Le Corbusier had 5 points of architecture

1 - the pilottis elevating the mass off the ground
2 - the free plan, achieved through the seperation of the load-bearing columns from the walls subdividing the space
3- the free facade, the corollary of the free plan in the vertical plane
4- the long horizontal sliding window
5- the roof garden

Le Corbusiers second point of architecture can be seen in one of his more famous works the Villa Savoy. Where the columns are expressed by removing them from within the wall structure and showing the grid pattern. With the structural support taken out of the wall system it opens the facade up for horizontal fenestrations.
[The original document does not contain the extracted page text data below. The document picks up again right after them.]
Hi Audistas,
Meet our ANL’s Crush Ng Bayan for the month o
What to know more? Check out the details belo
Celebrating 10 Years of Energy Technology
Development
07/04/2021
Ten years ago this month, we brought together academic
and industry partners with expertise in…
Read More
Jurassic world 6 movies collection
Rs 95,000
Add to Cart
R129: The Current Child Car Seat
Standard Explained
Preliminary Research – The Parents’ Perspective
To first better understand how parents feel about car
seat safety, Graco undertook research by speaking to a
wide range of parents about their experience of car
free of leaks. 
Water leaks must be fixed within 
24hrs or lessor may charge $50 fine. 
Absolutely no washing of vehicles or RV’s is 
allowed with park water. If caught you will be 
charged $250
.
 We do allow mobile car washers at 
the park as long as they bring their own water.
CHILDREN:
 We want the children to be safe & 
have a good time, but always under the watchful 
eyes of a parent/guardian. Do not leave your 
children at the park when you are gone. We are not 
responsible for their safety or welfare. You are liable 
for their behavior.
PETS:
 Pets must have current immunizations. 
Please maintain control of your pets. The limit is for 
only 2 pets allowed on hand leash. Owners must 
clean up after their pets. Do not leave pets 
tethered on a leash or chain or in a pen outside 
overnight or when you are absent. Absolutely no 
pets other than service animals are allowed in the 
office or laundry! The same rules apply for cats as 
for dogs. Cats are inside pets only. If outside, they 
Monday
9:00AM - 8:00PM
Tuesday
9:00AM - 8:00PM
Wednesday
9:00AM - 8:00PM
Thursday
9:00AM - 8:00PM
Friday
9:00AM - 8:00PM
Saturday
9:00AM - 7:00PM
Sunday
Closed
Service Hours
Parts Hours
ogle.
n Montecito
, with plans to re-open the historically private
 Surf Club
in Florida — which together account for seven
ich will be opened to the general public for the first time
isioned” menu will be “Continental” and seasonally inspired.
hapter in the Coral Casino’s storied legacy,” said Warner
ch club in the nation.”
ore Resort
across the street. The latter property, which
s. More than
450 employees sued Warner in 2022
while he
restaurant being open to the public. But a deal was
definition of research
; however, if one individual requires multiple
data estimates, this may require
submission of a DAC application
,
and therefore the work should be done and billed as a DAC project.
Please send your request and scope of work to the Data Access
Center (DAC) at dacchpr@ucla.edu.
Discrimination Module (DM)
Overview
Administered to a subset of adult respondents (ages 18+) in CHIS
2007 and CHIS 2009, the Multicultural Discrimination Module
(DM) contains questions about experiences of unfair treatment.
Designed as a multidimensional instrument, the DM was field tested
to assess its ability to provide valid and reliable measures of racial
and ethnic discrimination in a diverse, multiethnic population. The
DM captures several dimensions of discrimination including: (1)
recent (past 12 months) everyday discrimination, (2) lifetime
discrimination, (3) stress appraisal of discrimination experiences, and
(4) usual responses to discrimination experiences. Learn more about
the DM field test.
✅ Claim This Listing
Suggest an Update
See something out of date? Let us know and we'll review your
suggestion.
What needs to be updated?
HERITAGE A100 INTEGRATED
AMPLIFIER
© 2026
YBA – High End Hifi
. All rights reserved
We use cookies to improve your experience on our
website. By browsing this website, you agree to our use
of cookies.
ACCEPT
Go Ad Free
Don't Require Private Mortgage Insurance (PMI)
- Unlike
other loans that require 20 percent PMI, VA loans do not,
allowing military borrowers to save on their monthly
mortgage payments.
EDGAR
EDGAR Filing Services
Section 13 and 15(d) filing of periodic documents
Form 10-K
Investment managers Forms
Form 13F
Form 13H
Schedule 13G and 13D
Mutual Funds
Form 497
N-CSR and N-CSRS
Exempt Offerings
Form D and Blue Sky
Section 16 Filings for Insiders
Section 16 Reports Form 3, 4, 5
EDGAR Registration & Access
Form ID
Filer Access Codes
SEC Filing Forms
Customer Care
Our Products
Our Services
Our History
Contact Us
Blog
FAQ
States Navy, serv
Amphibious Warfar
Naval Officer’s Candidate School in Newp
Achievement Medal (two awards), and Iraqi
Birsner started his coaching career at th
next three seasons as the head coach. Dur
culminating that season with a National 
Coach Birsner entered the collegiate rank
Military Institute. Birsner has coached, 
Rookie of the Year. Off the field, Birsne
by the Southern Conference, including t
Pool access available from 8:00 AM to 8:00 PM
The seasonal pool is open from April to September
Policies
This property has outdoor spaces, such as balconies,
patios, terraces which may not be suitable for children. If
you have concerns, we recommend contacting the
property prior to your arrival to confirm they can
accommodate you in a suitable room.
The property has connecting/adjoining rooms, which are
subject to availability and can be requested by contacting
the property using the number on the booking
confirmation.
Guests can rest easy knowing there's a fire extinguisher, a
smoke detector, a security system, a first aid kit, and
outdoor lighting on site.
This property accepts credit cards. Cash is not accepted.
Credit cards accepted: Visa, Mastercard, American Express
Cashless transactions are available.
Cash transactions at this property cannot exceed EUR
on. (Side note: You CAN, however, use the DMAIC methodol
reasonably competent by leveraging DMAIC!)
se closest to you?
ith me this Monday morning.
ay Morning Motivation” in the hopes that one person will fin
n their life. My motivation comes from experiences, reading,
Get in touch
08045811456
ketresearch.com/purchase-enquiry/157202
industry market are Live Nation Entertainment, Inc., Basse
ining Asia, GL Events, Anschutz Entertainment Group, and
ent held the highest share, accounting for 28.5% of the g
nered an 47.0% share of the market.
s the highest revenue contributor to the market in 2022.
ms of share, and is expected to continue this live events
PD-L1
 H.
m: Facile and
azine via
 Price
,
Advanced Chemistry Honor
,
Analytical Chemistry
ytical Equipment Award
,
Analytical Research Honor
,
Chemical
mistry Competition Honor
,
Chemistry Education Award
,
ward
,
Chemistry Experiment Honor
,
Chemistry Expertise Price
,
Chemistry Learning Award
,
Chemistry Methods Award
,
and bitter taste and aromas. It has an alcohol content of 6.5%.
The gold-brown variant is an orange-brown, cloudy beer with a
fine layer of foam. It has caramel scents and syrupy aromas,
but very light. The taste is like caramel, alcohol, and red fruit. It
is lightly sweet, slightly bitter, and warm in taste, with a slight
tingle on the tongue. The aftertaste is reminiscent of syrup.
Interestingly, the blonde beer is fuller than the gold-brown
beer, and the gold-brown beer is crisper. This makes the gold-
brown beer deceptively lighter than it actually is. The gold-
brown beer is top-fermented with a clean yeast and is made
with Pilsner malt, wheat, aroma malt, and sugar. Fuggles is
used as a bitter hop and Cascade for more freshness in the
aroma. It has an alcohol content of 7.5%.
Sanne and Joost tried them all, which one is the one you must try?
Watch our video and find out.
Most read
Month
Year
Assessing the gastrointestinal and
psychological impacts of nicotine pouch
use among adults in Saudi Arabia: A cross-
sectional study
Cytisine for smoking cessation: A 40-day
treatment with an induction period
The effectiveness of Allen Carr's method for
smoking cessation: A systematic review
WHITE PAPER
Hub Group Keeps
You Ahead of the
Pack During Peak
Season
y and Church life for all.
When looking at the structure in plan the columns continue the grid pattern while the form has a combination of curves and orthogonal lines. This would not of been possible without the open rectilinear column grid system.

Villa Savoy Floor Plan

Villa Savoy

Like Le Corbusier, Mies Van Der Rohe also experimented with the open floor plan but took a different approach. He tried to use the structure and give the illusion of the building being suspended from the ground. A good example of this is the Farnsworth house designed in 1951. The Farnsworth house has the structure exposed on the exterior of the facade, leaving the floor plan open from any load bearing walls on the interior or exterior. The floor plane is suspended above the ground plane to give the illusion of a suspended building. The exterior structure and open facade also allows for large fenestrations in the exterior facade. Mies Van Der Rohe capitalized on this in the Farnsworth house to give the appeal of the transparent facade and being able to look though the building as if it is not there.